> **Exercise**
Restate word for word the lines below, from the one containing "right shoulder: (40, 283)" through the final line, with no pictures included.

> **Data for analysis**
****
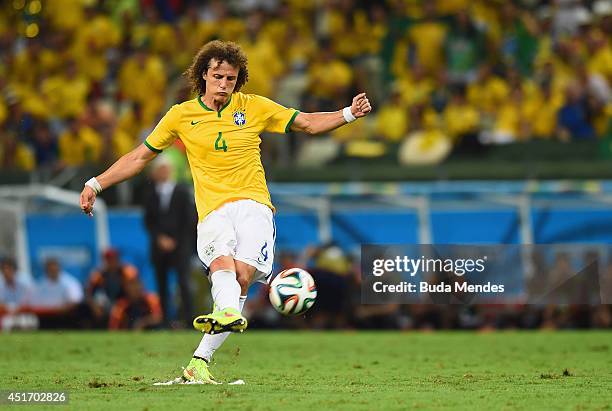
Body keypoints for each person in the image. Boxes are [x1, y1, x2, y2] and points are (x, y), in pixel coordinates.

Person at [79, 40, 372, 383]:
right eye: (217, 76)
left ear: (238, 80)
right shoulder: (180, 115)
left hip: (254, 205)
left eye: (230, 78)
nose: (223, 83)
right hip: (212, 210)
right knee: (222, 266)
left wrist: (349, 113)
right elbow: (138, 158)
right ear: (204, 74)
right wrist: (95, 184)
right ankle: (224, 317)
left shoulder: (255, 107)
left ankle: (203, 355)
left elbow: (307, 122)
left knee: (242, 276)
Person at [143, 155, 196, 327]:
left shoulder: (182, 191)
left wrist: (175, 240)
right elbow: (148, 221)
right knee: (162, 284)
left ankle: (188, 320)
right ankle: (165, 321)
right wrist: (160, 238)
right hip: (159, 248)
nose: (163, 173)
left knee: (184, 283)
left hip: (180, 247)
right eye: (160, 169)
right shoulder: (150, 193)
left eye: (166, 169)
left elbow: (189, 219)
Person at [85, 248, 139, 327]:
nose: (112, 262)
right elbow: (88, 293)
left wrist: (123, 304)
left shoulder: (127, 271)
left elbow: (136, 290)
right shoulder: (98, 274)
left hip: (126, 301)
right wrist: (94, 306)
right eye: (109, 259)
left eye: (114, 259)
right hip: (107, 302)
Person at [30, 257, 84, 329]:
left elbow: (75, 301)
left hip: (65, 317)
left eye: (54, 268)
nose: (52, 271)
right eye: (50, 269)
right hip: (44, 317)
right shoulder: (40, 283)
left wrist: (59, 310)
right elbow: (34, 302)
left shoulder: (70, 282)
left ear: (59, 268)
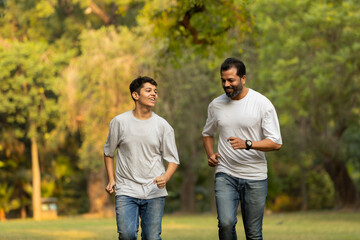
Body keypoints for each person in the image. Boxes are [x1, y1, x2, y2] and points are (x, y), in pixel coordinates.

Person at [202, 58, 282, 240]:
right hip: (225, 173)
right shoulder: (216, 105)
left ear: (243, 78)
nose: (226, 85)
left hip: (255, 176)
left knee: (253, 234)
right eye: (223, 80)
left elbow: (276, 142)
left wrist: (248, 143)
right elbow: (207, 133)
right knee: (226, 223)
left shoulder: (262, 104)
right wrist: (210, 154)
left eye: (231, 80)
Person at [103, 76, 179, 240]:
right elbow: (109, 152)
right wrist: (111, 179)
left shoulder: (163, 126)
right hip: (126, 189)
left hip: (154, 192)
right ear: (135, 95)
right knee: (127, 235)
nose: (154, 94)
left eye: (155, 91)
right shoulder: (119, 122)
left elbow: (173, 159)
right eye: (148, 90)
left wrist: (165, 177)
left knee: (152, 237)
****
> **Expected answer**
right shoulder: (40, 283)
left wrist: (59, 310)
right elbow: (34, 302)
left shoulder: (70, 282)
left ear: (59, 268)
Body keypoints for each person in the image. Boxes are [x1, y1, x2, y2] and points are (x, y), in pixel coordinates.

Person at [202, 58, 282, 240]:
right hip: (225, 173)
right shoulder: (216, 105)
left ear: (243, 78)
nose: (226, 85)
left hip: (255, 176)
left knee: (253, 234)
right eye: (223, 80)
left elbow: (276, 142)
left wrist: (248, 143)
right elbow: (207, 133)
right knee: (226, 223)
left shoulder: (262, 104)
right wrist: (210, 154)
left eye: (231, 80)
Person at [103, 76, 179, 240]:
right elbow: (109, 152)
right wrist: (111, 179)
left shoulder: (163, 126)
right hip: (126, 189)
left hip: (154, 192)
right ear: (135, 95)
right knee: (127, 235)
nose: (154, 94)
left eye: (155, 91)
right shoulder: (119, 122)
left elbow: (173, 159)
right eye: (148, 90)
left wrist: (165, 177)
left knee: (152, 237)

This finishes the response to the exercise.